#### Dataset entries:
☆ ☆ ☆
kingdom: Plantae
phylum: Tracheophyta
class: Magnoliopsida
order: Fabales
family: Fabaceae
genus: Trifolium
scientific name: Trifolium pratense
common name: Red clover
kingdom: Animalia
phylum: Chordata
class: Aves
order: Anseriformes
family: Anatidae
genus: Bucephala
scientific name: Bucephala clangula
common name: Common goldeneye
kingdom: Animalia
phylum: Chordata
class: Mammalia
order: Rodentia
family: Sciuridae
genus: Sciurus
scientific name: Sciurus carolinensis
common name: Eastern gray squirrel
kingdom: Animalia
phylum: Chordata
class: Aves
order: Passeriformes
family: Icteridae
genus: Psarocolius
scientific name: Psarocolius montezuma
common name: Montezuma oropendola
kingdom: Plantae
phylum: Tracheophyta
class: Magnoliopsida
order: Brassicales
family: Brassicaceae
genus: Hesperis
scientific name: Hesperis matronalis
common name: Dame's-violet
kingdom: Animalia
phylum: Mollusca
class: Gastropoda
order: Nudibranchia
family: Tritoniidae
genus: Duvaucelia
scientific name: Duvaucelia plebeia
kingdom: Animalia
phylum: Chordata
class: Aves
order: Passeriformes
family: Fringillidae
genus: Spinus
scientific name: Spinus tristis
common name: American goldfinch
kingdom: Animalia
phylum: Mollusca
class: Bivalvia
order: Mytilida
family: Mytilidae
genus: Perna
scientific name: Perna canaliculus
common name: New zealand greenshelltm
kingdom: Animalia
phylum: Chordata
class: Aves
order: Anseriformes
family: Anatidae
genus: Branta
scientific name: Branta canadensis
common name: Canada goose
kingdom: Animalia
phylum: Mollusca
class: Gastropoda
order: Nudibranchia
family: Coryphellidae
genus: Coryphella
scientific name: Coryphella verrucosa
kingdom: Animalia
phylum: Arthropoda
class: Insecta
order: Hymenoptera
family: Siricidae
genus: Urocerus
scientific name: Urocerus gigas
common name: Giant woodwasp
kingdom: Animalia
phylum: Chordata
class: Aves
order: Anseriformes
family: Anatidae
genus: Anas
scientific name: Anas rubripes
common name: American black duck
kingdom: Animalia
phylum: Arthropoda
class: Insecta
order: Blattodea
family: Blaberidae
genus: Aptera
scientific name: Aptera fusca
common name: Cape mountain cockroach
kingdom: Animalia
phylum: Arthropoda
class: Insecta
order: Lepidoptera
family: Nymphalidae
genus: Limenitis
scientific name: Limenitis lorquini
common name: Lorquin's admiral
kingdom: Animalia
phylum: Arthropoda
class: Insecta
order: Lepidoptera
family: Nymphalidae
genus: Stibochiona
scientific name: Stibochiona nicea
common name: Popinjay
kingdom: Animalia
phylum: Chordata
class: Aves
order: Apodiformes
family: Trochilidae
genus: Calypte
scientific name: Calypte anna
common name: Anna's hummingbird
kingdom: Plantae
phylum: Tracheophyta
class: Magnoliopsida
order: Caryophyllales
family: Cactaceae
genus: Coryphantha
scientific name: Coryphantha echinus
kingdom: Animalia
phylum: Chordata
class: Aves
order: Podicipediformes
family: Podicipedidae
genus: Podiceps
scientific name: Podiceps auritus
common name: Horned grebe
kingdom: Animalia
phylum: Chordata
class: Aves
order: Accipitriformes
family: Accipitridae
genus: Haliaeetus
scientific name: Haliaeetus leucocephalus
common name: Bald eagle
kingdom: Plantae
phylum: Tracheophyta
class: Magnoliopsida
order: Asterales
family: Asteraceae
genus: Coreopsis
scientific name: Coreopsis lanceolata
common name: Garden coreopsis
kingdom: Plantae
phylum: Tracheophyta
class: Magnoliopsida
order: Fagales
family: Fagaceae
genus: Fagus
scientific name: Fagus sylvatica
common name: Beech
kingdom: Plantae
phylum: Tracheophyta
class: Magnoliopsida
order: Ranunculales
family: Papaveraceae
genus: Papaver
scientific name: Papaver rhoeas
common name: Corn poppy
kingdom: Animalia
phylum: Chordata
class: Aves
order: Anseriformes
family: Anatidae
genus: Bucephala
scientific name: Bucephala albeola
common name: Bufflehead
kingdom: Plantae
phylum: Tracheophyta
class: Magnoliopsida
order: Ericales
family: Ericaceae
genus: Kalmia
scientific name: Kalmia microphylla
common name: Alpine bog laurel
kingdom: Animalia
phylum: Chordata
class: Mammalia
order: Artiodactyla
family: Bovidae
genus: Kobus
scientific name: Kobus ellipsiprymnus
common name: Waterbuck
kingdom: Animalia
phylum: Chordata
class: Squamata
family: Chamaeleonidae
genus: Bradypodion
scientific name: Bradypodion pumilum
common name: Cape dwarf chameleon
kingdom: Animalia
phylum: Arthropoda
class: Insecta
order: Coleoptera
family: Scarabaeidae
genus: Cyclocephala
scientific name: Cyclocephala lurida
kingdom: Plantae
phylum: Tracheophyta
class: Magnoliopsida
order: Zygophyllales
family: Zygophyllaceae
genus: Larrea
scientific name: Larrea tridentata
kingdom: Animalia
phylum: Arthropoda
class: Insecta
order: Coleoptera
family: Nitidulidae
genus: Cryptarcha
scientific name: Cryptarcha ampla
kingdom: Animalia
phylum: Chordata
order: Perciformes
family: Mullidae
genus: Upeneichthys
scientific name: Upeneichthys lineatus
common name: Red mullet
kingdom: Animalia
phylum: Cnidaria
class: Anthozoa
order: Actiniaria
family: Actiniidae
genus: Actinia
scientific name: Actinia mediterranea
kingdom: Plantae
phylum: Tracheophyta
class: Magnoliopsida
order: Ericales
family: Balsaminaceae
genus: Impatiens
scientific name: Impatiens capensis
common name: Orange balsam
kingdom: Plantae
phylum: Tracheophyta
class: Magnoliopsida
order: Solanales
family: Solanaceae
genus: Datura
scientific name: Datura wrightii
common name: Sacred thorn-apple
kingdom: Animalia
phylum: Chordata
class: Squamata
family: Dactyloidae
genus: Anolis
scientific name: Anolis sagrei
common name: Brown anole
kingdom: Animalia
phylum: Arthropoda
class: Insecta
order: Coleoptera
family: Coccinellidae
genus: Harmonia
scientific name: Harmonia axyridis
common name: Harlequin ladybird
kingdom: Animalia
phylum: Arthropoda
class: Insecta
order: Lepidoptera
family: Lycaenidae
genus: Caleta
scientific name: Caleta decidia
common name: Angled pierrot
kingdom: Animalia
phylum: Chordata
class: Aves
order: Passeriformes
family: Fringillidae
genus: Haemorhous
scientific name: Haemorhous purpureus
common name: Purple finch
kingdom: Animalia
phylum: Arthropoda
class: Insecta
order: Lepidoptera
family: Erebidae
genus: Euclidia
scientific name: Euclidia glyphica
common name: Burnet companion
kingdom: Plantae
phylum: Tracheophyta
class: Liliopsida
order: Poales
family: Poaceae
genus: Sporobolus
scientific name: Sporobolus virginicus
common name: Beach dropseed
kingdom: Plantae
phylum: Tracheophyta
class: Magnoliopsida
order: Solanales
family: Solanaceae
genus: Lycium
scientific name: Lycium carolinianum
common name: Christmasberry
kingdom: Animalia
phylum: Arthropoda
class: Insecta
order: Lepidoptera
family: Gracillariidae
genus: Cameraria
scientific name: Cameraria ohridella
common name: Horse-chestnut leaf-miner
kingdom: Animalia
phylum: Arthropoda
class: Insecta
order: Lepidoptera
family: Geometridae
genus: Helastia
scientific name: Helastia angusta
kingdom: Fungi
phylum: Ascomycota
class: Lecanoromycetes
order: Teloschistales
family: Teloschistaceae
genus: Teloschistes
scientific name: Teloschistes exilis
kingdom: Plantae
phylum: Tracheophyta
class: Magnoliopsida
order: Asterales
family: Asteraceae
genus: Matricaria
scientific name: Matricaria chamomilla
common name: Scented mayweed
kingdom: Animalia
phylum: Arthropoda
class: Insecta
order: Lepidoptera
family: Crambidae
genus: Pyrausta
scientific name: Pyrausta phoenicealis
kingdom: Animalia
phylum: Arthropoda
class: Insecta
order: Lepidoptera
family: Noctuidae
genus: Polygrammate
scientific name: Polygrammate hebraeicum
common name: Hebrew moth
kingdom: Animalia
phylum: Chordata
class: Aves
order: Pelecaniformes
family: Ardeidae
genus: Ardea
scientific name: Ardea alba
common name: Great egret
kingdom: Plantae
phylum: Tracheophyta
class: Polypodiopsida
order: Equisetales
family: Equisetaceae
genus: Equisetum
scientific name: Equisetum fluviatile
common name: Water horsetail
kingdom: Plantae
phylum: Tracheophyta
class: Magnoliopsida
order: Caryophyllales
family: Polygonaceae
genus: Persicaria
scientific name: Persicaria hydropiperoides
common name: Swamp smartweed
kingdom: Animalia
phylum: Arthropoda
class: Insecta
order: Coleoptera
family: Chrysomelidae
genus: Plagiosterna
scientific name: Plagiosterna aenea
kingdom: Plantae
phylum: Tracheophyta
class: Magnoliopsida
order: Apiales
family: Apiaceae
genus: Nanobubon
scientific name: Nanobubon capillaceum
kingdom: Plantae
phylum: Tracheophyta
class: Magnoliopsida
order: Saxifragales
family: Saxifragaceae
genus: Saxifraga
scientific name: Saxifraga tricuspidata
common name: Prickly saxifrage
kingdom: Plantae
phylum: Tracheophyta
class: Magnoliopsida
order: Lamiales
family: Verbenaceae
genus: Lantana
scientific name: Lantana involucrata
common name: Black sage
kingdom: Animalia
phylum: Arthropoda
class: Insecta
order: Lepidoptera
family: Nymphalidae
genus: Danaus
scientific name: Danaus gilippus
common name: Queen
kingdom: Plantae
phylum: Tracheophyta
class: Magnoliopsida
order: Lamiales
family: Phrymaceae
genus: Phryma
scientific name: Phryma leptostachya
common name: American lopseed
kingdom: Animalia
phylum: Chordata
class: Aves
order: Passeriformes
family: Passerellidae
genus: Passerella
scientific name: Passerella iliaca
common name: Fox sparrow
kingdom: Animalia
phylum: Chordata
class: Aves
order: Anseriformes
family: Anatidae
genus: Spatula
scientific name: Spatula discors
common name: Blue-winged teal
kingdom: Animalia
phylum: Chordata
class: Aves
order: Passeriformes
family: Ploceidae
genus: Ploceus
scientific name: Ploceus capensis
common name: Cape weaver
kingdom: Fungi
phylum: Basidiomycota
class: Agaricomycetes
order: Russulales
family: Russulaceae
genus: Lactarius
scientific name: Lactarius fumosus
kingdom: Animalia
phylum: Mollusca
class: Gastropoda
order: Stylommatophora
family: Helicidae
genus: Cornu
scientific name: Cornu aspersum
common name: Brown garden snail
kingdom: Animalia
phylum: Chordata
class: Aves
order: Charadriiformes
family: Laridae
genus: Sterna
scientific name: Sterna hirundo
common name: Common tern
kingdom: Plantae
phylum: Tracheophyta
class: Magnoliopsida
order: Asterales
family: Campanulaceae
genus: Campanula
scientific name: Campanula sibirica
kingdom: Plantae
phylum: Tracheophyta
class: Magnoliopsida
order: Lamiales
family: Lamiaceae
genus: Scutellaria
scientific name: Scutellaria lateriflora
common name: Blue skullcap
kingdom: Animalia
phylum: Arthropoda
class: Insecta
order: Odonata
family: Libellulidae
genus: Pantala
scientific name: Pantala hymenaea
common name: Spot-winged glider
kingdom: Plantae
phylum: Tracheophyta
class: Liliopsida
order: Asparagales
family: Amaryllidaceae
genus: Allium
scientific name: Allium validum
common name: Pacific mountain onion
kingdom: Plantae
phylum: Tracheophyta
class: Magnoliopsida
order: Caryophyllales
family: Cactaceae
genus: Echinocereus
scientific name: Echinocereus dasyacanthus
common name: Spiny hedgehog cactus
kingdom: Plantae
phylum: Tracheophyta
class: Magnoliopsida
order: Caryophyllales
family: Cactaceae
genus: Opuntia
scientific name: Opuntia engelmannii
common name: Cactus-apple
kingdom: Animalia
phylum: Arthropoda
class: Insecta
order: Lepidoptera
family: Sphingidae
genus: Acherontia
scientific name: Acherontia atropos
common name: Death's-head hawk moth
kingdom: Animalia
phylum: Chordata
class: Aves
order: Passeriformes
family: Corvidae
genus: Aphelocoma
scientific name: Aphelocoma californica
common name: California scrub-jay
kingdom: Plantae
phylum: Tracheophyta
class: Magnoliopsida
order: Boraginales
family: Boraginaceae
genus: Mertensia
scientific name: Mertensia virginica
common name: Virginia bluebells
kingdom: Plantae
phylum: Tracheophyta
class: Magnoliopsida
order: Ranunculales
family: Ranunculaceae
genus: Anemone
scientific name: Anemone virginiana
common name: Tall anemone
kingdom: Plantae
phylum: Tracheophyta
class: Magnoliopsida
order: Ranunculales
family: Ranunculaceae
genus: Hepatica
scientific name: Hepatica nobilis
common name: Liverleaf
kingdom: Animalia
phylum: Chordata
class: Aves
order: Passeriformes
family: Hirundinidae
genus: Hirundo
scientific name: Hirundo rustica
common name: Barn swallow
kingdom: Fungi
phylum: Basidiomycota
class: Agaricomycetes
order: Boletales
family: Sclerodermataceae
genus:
☆ ☆ ☆
Reproduce the lines above without any changes, beginning with the line that contains "scientific name: Coryphantha echinus" and continuing through the line that contains "common name: Garden coreopsis".

scientific name: Coryphantha echinus
kingdom: Animalia
phylum: Chordata
class: Aves
order: Podicipediformes
family: Podicipedidae
genus: Podiceps
scientific name: Podiceps auritus
common name: Horned grebe
kingdom: Animalia
phylum: Chordata
class: Aves
order: Accipitriformes
family: Accipitridae
genus: Haliaeetus
scientific name: Haliaeetus leucocephalus
common name: Bald eagle
kingdom: Plantae
phylum: Tracheophyta
class: Magnoliopsida
order: Asterales
family: Asteraceae
genus: Coreopsis
scientific name: Coreopsis lanceolata
common name: Garden coreopsis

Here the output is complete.